Problem:
In the records below, begin at the line that has "영향을 미치지 않습니다." and stop after the line that has "상위가 발생할 경우 본 계약의 영어본이 우선합니다. 법적 절차"; quote those lines verbatim and nothing more.

Supplied data:
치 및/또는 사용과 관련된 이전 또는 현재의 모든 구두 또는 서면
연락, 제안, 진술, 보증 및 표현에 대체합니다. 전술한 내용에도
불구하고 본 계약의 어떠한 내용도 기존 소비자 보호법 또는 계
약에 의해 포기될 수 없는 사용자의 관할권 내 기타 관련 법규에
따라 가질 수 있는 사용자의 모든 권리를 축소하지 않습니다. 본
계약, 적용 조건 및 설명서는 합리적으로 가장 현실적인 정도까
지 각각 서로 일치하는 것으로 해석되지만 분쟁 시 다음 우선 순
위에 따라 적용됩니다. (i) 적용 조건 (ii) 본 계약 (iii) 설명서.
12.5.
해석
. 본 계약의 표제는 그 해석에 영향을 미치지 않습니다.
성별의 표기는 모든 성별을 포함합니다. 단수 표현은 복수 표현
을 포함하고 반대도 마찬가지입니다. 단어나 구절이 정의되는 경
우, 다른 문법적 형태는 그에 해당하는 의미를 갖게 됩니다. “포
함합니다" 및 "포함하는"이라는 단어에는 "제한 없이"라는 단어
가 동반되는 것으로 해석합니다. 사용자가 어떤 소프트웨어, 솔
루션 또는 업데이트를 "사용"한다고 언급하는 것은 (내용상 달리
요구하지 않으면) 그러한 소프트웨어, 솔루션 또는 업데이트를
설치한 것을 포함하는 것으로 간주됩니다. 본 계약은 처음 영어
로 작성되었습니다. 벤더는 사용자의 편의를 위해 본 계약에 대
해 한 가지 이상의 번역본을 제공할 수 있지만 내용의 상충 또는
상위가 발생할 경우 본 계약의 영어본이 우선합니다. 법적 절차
==
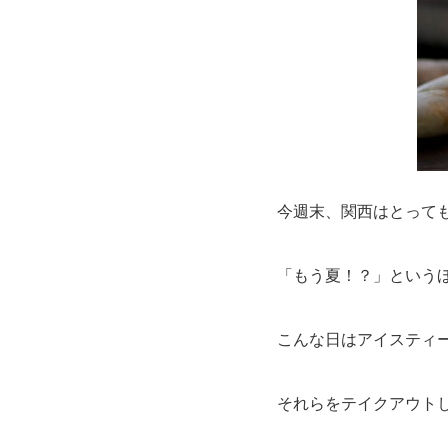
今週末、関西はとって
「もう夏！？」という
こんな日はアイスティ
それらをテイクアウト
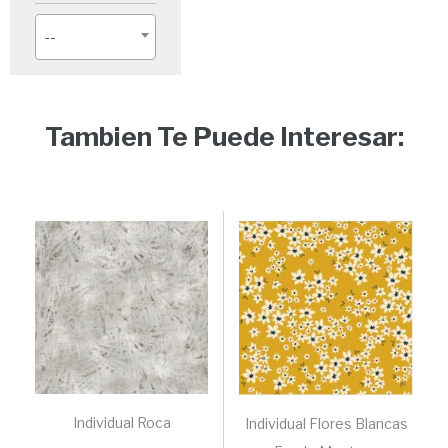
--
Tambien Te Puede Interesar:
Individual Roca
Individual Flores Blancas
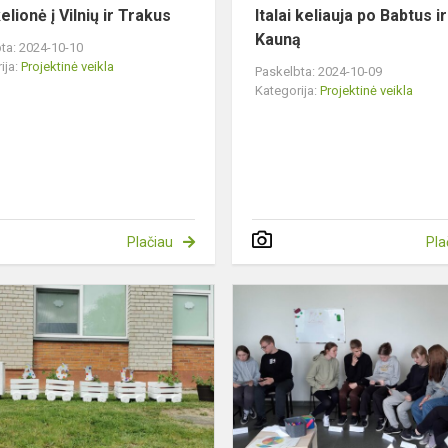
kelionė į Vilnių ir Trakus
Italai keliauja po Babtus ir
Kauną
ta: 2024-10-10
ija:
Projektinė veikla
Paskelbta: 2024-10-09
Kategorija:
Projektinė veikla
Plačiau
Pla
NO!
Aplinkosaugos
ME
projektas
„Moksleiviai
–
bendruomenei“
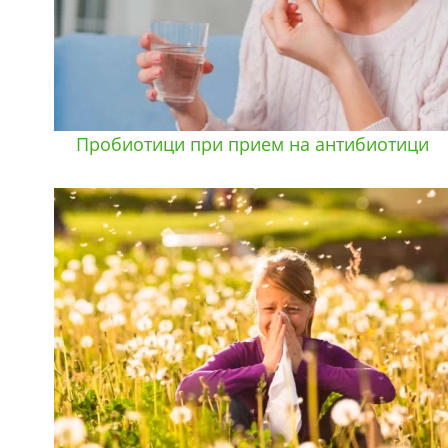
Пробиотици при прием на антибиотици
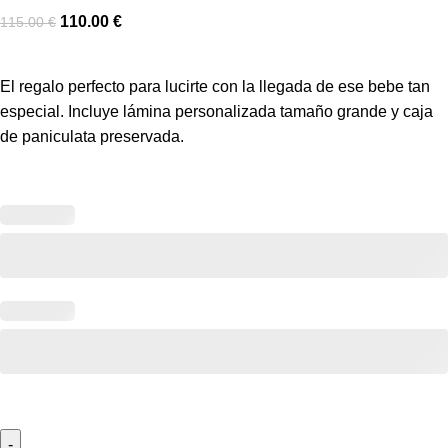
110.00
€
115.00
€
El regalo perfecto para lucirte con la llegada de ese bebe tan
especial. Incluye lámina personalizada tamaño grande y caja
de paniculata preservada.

Solved exercise:
. 본 계약의 표제는 그 해석에 영향을 미치지 않습니다.
성별의 표기는 모든 성별을 포함합니다. 단수 표현은 복수 표현
을 포함하고 반대도 마찬가지입니다. 단어나 구절이 정의되는 경
우, 다른 문법적 형태는 그에 해당하는 의미를 갖게 됩니다. “포
함합니다" 및 "포함하는"이라는 단어에는 "제한 없이"라는 단어
가 동반되는 것으로 해석합니다. 사용자가 어떤 소프트웨어, 솔
루션 또는 업데이트를 "사용"한다고 언급하는 것은 (내용상 달리
요구하지 않으면) 그러한 소프트웨어, 솔루션 또는 업데이트를
설치한 것을 포함하는 것으로 간주됩니다. 본 계약은 처음 영어
로 작성되었습니다. 벤더는 사용자의 편의를 위해 본 계약에 대
해 한 가지 이상의 번역본을 제공할 수 있지만 내용의 상충 또는
상위가 발생할 경우 본 계약의 영어본이 우선합니다. 법적 절차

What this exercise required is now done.